I'm really glad that there are still YA authors willing to write religious fiction. It seems to be a bit of  a taboo to include any religious affiliation so I'm happy that there's books available for people who want them. Unfortunately I am not one who really enjoys Christian books and found Roadside Assistance to be really preachy. I didn't like how everyone convinced Emily that the only way to cope with her mother's death was through trust in God rather than a school counselor or any other option. 

I love reading about assertive, proactive, kickass female protagonists. While Emily was mostly shy and insecure, her fascination with cars was awesome! I know next to nothing about them so learning all about engines and whatnot was great. My feminist side adored Amy Clipston for making this such a big part of Emily's life. I also love narrators that appreciate and love their families, so while Emily didn't exactly fit into that category, a lot of emphasis was placed on the importance of family. It was great to read about a loving family rather than the oh-too-common alcoholic, distant, ignorant, or abusive ones in YA lit. 

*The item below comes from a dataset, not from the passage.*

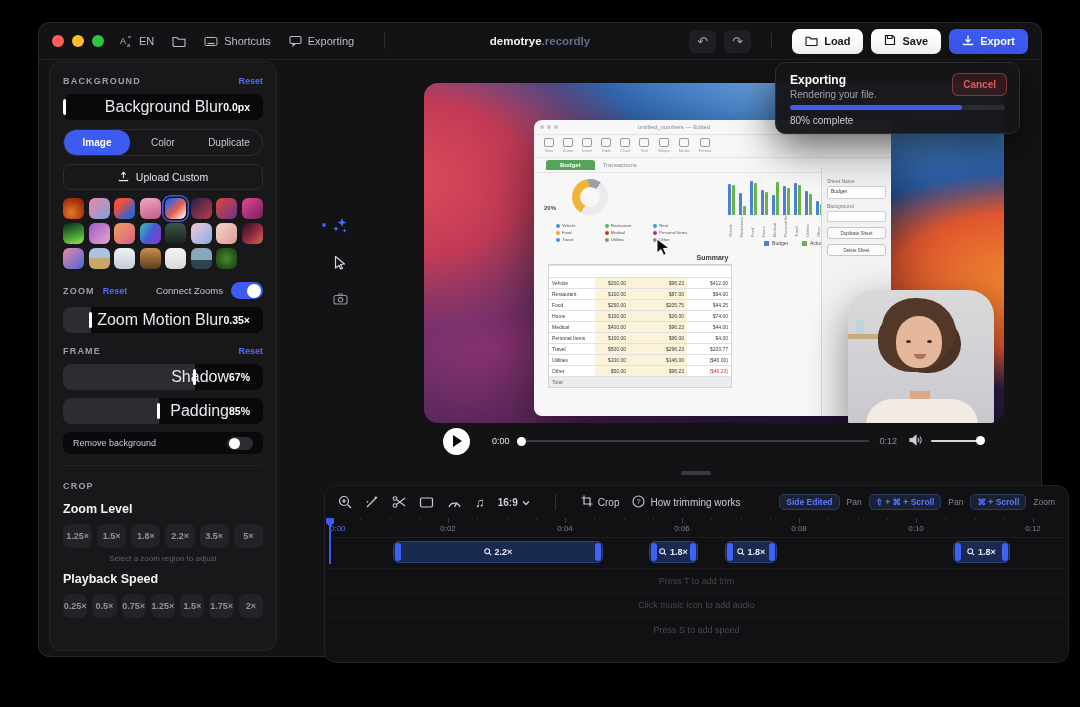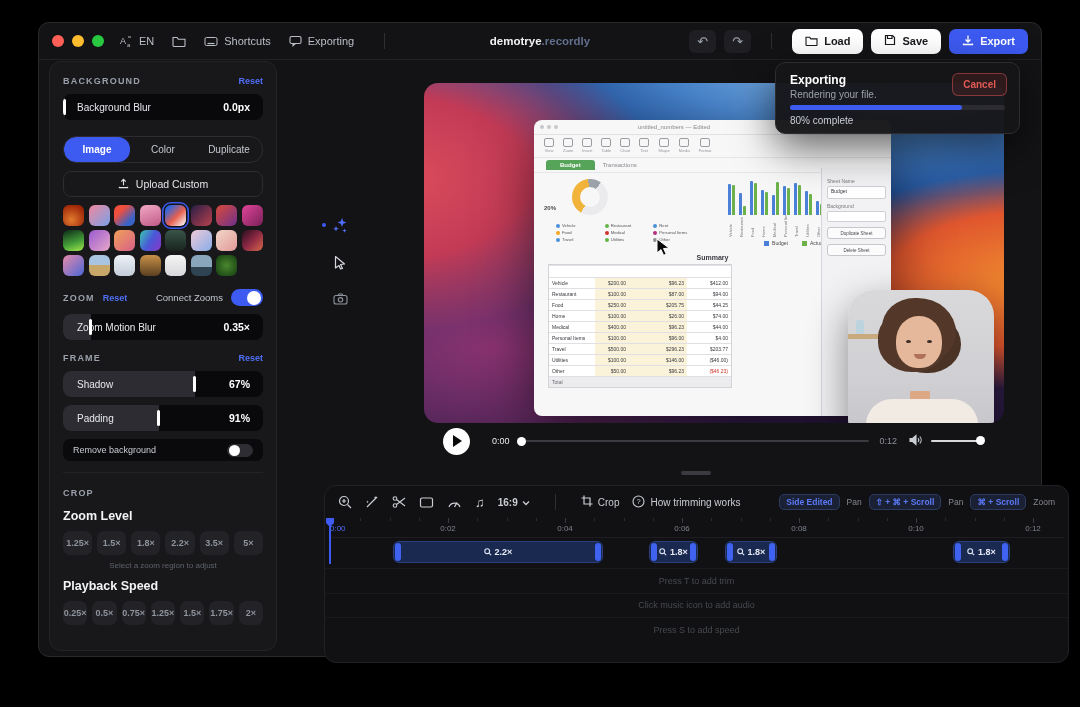"Background Blur" .slider .slabel { font-size: 10px -> 16px; text-align: none -> right }
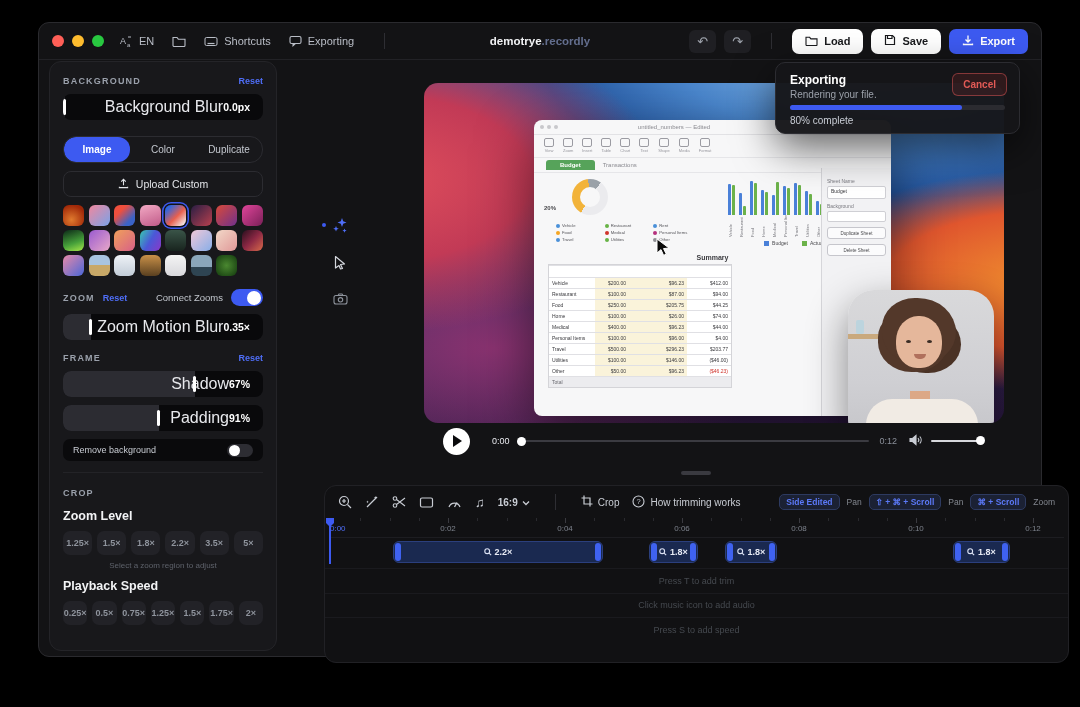"Image" .tabs { margin-top: 16px -> 9px }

The most unrealistic thing were the coincidences. I know that a love interest has to be presented somehow but he the car-loving, Christian, next-door-neighbour who goes to the same high school seemed way too obvious. A few more things not in common would've been appreciated. I also thought it was highly unlikely that everyone Emily befriended or met had the same faith and went to the same church except for one girl at school. There should have been way more people of varying faiths and beliefs. 

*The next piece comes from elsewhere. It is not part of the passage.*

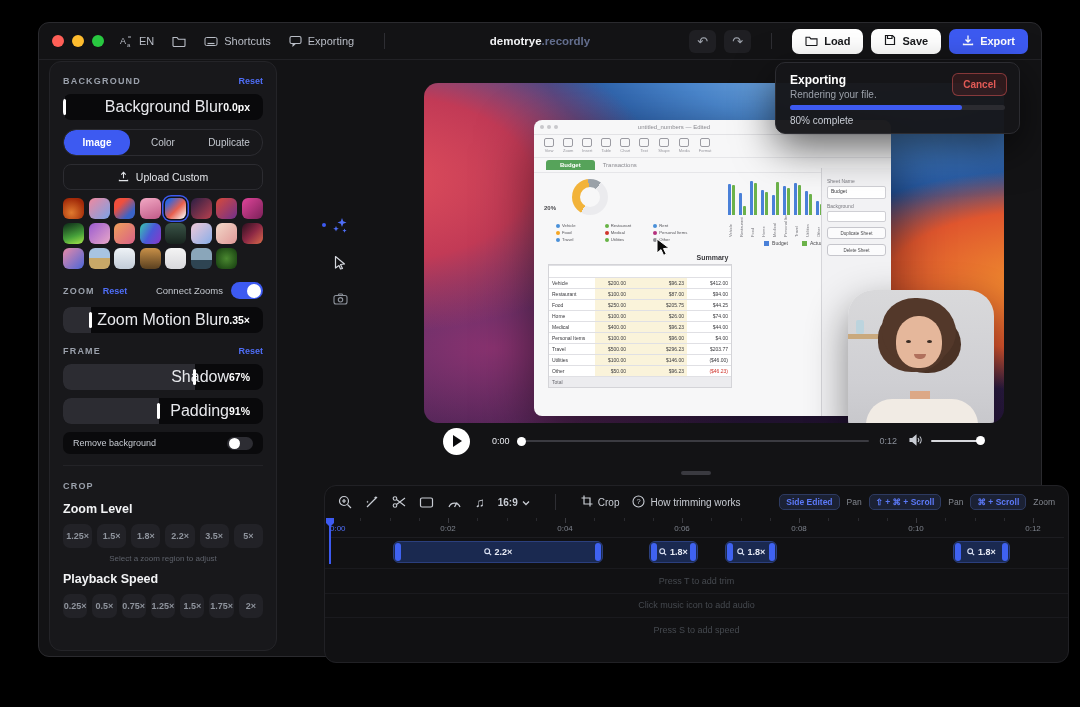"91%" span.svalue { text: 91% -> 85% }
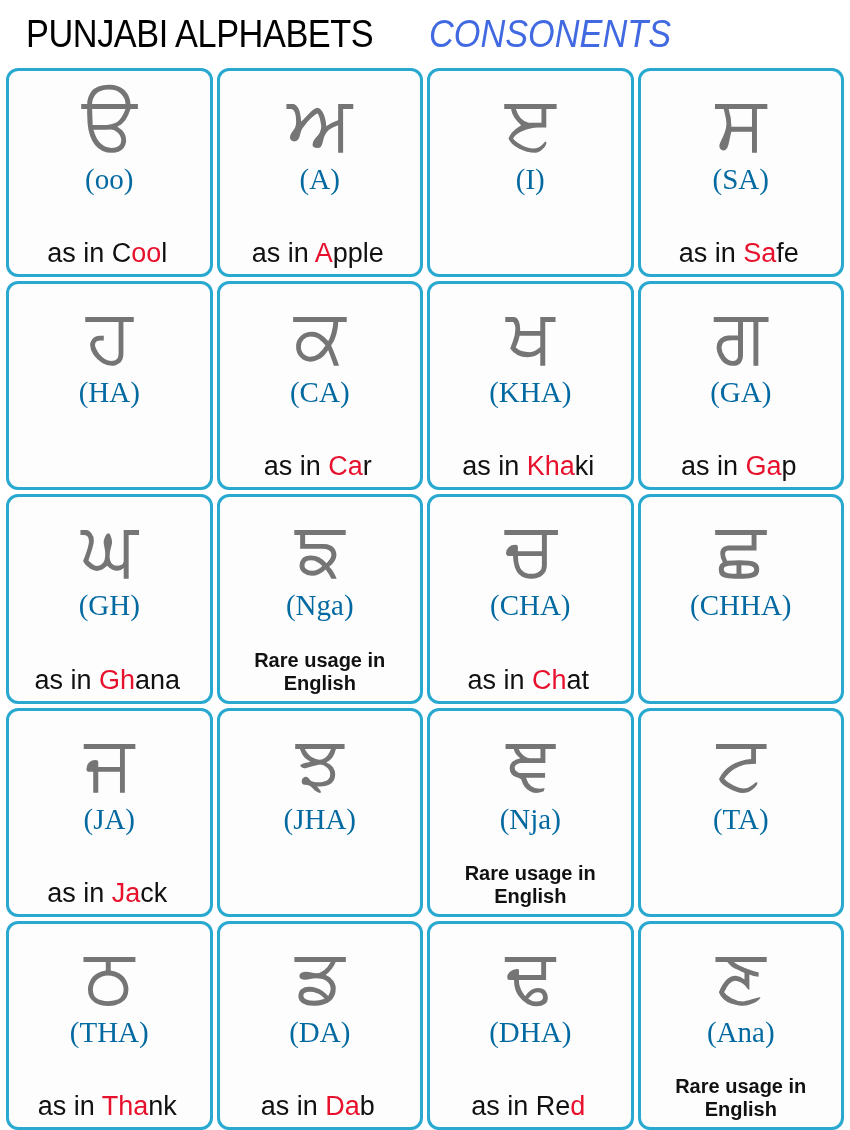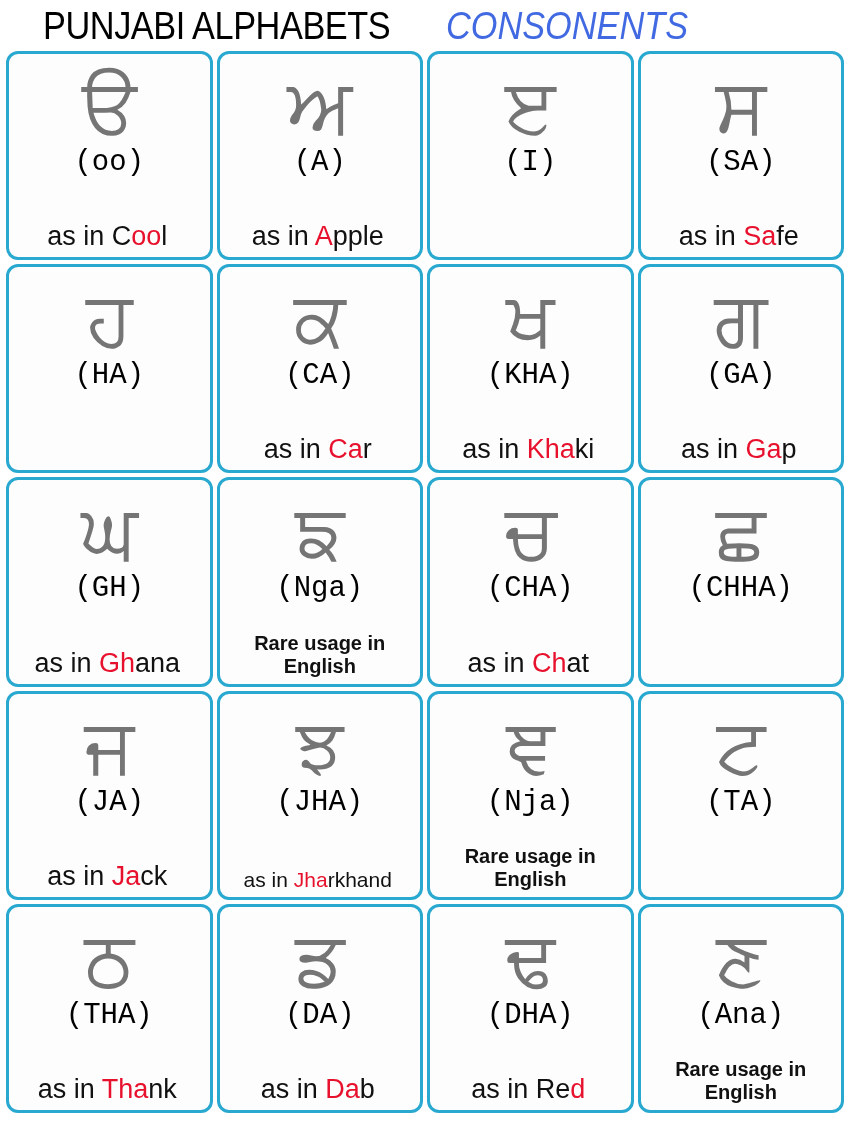"PUNJABI ALPHABETS" .title-bar { height: 51px -> 68px; padding-left: 43px -> 26px }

Quote: "'And neither of you,' I began, looking between them, 'asked me how it felt to have my first birthday without Mom.'

Recommended: Sisterhood of the Traveling Pants (Ann Brashares), Angels Watching Over Me (Lurlene McDaniel)


  1. I feel kind of bad for saying this but I dismissed this one when I found out it was Christian. I find that it does have a tendency to be preachy, especially in that way that you mentioned.

    I respect that people may believe in all of that stuff, but it's really off-putting for someone who just doesn't.

    Thanks for the honesty.

  2. I definitely want to check this one out, especially since I don't mind Christian fiction. It does seem a bit weird about everyone going to the same church. Even in my Christian elementary school people went to different churches... but I guess it depends on how big the town is, as well.

    Anyway, thanks for the review. =) It's definitely cool that Emily was into cars. I like it when protagonists are unique in some way like that.